Voilà, tout comme une Ferrari, c'est comme une Fuego, mais en rouge.
Les deux derniers films vus au cinéma en fin de semaine dernière:
Le Dernier Rempart: J'y suis allé avec quelques appréhensions. Le retour de Schwarzy, dans un film d'action, ça risque fort d'être un film digne des 80's ( voir 90's), ça risque de faire vieillot, craignais-je. Et en fait, c'est exactement ça, ou peu s'en faut, sauf que c'est fait intelligemment, avec pas mal d'auto dérision pour le gars Arnold. Y'a plein de cascades, ça pète un peu partout toutes les 15 minutes, les personnages sont caricaturaux, avec la gueule de l'emploi ('fin, pas autant que dans un Tarantino ou un Rodriguez, on est pas dans le burlesque quand même), comme à l'époque, mais avec une image moderne, bien sur.
Les fans du réalisateur Kim Jee-woon seront peut-être déçu par rapport à un "Le Bon, La Brute, et le Cinglé", c'est quand même beaucoup moins déjanté, américanisation du style oblige. Mais ça nous met le Schwarzy et ses comparses dans des situations qui font sourire. Bon, le scénario, l'intrigue sont aussi épais qu'une feuille de papier à cigarette, on voit un peu venir les rebondissements, mais pour ce genre de film, c'est pas trop grave.

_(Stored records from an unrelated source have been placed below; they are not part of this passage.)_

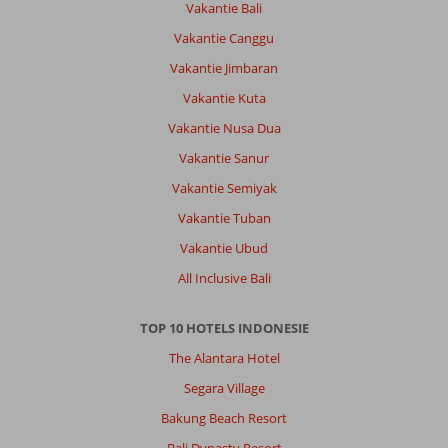
Vakantie Bali
Vakantie Canggu
Vakantie Jimbaran
Vakantie Kuta
Vakantie Nusa Dua
Vakantie Sanur
Vakantie Semiyak
Vakantie Tuban
Vakantie Ubud
All Inclusive Bali
TOP 10 HOTELS INDONESIE
The Alantara Hotel
Segara Village
Bakung Beach Resort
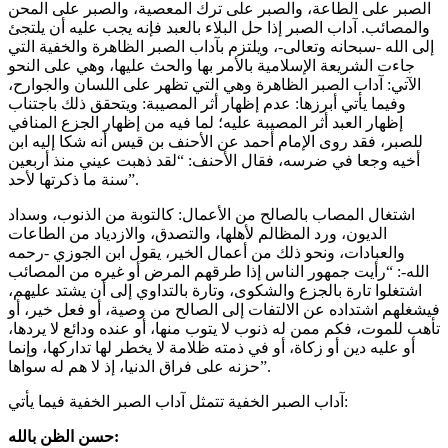
الصبر على الطاعة، والصبر على ترك المعصية، والصبر على المحن
والمصائب. آداب الصبر إذا حل البلاء بالعبد فإنه يجب عليه أن يلتجئ
إلى الله -سبحانه وتعالى-، ويلتزم بآداب الصبر الظاهرة والخفية التي
جاءت الشريعة الإسلامية بالأمر بها والحث عليها، وهي على النحو
الآتي: آداب الصبر الظاهرة وهي التي تظهر على اللسان والجوارح،
وفيما يأتي أبرزها: عدم إظهار أثر المصيبة: ويتحقق ذلك باجتناب
إظهار العبد أثر المصيبة عليه؛ لما فيه من إظهار الجزع المنافي
للصبر، فقد روى الإمام أحمد عن الأحنف بن قيس أنه شكا إليه ابن
أخيه وجعا في ضرسه، فقال الأحنف: “لقد ذهبت عيني منذ أربعين
سنة ما ذكرتها لأحد”.
اشتغال المصاب بالصالح من الأعمال: كالتوبة من الذنوب، وسداد
الديون، ورد المظالم لأهلها، والتصدق، والازدياد من الطاعات
والعبادات، ونحو ذلك من أعمال الخير، يقول ابن الجوزي -رحمه
الله-: “رأيت جمهور الناس إذا طرقهم المرض أو غيره من المصائب
اشتغلوا تارة بالجزع والشكوى، وتارة بالتداوي إلى أن يشتد عليهم،
فيشغلهم اشتداده عن الالتفات إلى الصالح من وصية، أو فعل خير، أو
تأهب للموت، فكم ممن له ذنوب لا يتوب منها، أو عنده ودائع لا يردها،
أو عليه دين أو زكاة، أو في ذمته ظلامة لا يخطر لها تداركها، وإنما
حزنه على فراق الدنيا، إذ لا هم له سواها”.
آداب الصبر الخفية تتمثل آداب الصبر الخفية فيما يأتي:
حسن الظن بالله:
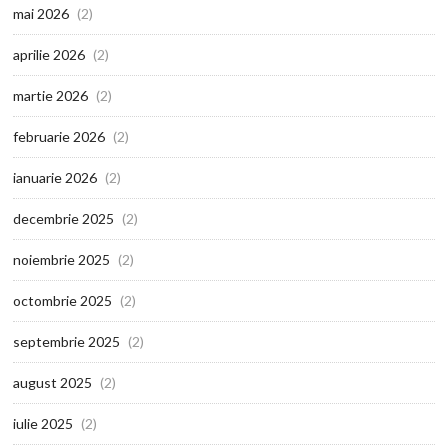
mai 2026
(2)
aprilie 2026
(2)
martie 2026
(2)
februarie 2026
(2)
ianuarie 2026
(2)
decembrie 2025
(2)
noiembrie 2025
(2)
octombrie 2025
(2)
septembrie 2025
(2)
august 2025
(2)
iulie 2025
(2)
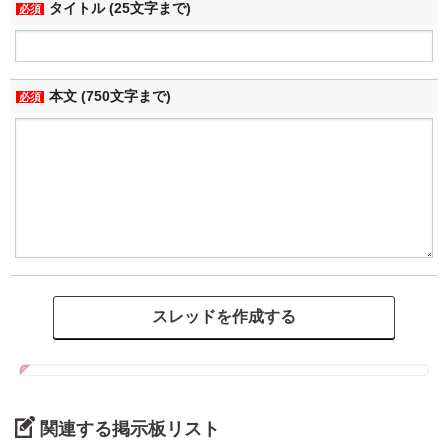
タイトル (25文字まで)
必須
本文 (750文字まで)
必須
関連する掲示板リスト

Ca m'a rappelé certains de ces films qu'on voyait, avec des héros/justicier vieillissant, incarnés par des acteurs d'action eux-aussi vieillissant (Clint Eastwood, Charles Bronson, ...), un peu papy puncheur/flingueur.
Et puis ça permet de revoir le trop rare Forest Whitaker, même si, une fois de plus, dans un rôle qui ne lui permet pas de développer son talent (en voilà un de bon acteur qui n'a pas eu la carrière qu'il méritait).
Un bon moment de détente.
Django Unchained: Alors là ! Je suis toujours dubitatif avec Tarantino. J'espère toujours que ce sera aussi énorme que "In Glorious Bastard", mais j'ai toujours peur que ça ne me parle pas comme ... ben pratiquement tout ce qu'il a fait d'autre. Mais là, y a Chirstoph Waltz dedans, et autant Tarantino est très loin du sans faute pour moi, autant cet acteur m'a scotché à mon fauteuil chaque fois que je l'ai vu au point des fois (souvent ?) d'être le principal (le seul ?) intérêt d'un film. Et là, c'est le Jackpot, c'est peut-être encore plus jouissif que "In Glorious Bastard". Une poilade et une régalade tout du long. Avec des tonnes de (bons) clichés aux westerns spaghettis.
Le seul point faible, peut-être, est Jamie Fox. Il incarne le rôle titre (quoique ça n'en fait peut-être pas le rôle principal ?), mais est très effacé. Bon, certes, il à affaire à de vrais pointures avec les autres acteurs principaux. Et peut-être est-ce le rôle qui veut ça, mais quand même, j'aurais aimé un peu plus de "canaille", comme un Clint Eastwood, ou un Lee Van Cleef par exemple, savaient le faire.
Et donc, Christoph Waltz y est tout simplement énorme, pas une réplique qui soit à côté. C'est toujours pile-poil dans le mille, caustique et phraseur à souhait.
Leonardo di Caprio y fait une prestation des plus honorables également, mais j'ai du mal à juger, j'ai un énorme à priori sur cet acteur, même si je reconnais sans mal son talent.
Mais celui qui est sidérant, inattendu et tient le niveau de Christoph Waltz, c'est Samuel L. Jackson. Il est tout simplement énorme.
Y'en a un autre, complètement inattendu, qui fait un peu plus qu'une apparition, et qui le fait bien, c'est Don Johnson.
Et puis pas mal de sales gueules plus ou moins récurrentes du cinéma Taretinien ou autre. Le maître s'étant même réservé un petit rôle sympathique.